__EXTRACTED MATERIAL__.
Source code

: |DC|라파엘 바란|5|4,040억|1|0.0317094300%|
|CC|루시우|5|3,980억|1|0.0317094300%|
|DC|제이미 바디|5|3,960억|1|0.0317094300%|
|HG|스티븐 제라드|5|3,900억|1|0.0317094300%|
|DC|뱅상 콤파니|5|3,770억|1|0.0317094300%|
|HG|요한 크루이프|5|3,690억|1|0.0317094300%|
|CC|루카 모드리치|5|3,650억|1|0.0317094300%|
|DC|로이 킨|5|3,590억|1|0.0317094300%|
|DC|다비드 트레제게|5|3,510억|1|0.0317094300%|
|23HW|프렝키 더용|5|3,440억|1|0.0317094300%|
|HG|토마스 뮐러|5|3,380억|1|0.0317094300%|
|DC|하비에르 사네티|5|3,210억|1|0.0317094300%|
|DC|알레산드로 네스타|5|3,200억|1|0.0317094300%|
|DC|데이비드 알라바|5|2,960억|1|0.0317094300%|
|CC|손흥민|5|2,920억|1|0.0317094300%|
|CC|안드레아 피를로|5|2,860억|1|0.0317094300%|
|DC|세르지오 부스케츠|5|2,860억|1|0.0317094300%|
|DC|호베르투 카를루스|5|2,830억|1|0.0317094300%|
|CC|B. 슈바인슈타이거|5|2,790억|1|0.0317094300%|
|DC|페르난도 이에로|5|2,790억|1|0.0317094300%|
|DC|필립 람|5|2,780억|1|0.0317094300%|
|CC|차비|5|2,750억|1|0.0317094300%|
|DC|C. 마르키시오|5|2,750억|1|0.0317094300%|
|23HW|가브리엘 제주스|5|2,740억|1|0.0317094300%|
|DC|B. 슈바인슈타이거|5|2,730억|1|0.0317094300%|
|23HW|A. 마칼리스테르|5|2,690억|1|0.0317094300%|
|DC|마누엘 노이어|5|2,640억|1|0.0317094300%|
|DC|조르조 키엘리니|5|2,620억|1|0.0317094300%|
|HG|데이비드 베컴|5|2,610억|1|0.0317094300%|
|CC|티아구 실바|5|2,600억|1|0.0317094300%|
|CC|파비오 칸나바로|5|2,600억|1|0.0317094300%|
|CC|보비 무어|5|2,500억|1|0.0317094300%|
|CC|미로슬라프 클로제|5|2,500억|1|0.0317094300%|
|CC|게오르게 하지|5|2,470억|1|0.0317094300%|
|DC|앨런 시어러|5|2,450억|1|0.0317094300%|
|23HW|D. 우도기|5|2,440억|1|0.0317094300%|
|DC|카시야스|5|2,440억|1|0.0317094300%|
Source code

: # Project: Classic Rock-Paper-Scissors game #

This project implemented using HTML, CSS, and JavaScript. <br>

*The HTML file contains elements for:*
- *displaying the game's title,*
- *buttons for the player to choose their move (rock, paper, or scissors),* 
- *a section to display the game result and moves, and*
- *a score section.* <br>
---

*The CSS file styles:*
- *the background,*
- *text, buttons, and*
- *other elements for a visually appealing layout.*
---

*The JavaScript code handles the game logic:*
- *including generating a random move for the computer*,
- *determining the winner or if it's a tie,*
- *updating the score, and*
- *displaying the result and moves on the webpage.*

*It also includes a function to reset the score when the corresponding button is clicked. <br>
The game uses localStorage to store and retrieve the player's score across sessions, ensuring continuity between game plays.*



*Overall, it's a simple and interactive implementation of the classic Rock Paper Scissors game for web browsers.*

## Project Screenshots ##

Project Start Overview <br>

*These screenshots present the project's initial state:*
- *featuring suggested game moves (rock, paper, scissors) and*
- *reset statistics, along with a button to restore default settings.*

__PROBLEM DESCRIPTION__. Reproduce the listing word for word from its first line up to and including the line with "- *updating the score, and*". Give no other lines.

__EXERCISE ANSWER__.
Source code

: |DC|라파엘 바란|5|4,040억|1|0.0317094300%|
|CC|루시우|5|3,980억|1|0.0317094300%|
|DC|제이미 바디|5|3,960억|1|0.0317094300%|
|HG|스티븐 제라드|5|3,900억|1|0.0317094300%|
|DC|뱅상 콤파니|5|3,770억|1|0.0317094300%|
|HG|요한 크루이프|5|3,690억|1|0.0317094300%|
|CC|루카 모드리치|5|3,650억|1|0.0317094300%|
|DC|로이 킨|5|3,590억|1|0.0317094300%|
|DC|다비드 트레제게|5|3,510억|1|0.0317094300%|
|23HW|프렝키 더용|5|3,440억|1|0.0317094300%|
|HG|토마스 뮐러|5|3,380억|1|0.0317094300%|
|DC|하비에르 사네티|5|3,210억|1|0.0317094300%|
|DC|알레산드로 네스타|5|3,200억|1|0.0317094300%|
|DC|데이비드 알라바|5|2,960억|1|0.0317094300%|
|CC|손흥민|5|2,920억|1|0.0317094300%|
|CC|안드레아 피를로|5|2,860억|1|0.0317094300%|
|DC|세르지오 부스케츠|5|2,860억|1|0.0317094300%|
|DC|호베르투 카를루스|5|2,830억|1|0.0317094300%|
|CC|B. 슈바인슈타이거|5|2,790억|1|0.0317094300%|
|DC|페르난도 이에로|5|2,790억|1|0.0317094300%|
|DC|필립 람|5|2,780억|1|0.0317094300%|
|CC|차비|5|2,750억|1|0.0317094300%|
|DC|C. 마르키시오|5|2,750억|1|0.0317094300%|
|23HW|가브리엘 제주스|5|2,740억|1|0.0317094300%|
|DC|B. 슈바인슈타이거|5|2,730억|1|0.0317094300%|
|23HW|A. 마칼리스테르|5|2,690억|1|0.0317094300%|
|DC|마누엘 노이어|5|2,640억|1|0.0317094300%|
|DC|조르조 키엘리니|5|2,620억|1|0.0317094300%|
|HG|데이비드 베컴|5|2,610억|1|0.0317094300%|
|CC|티아구 실바|5|2,600억|1|0.0317094300%|
|CC|파비오 칸나바로|5|2,600억|1|0.0317094300%|
|CC|보비 무어|5|2,500억|1|0.0317094300%|
|CC|미로슬라프 클로제|5|2,500억|1|0.0317094300%|
|CC|게오르게 하지|5|2,470억|1|0.0317094300%|
|DC|앨런 시어러|5|2,450억|1|0.0317094300%|
|23HW|D. 우도기|5|2,440억|1|0.0317094300%|
|DC|카시야스|5|2,440억|1|0.0317094300%|
Source code

: # Project: Classic Rock-Paper-Scissors game #

This project implemented using HTML, CSS, and JavaScript. <br>

*The HTML file contains elements for:*
- *displaying the game's title,*
- *buttons for the player to choose their move (rock, paper, or scissors),* 
- *a section to display the game result and moves, and*
- *a score section.* <br>
---

*The CSS file styles:*
- *the background,*
- *text, buttons, and*
- *other elements for a visually appealing layout.*
---

*The JavaScript code handles the game logic:*
- *including generating a random move for the computer*,
- *determining the winner or if it's a tie,*
- *updating the score, and*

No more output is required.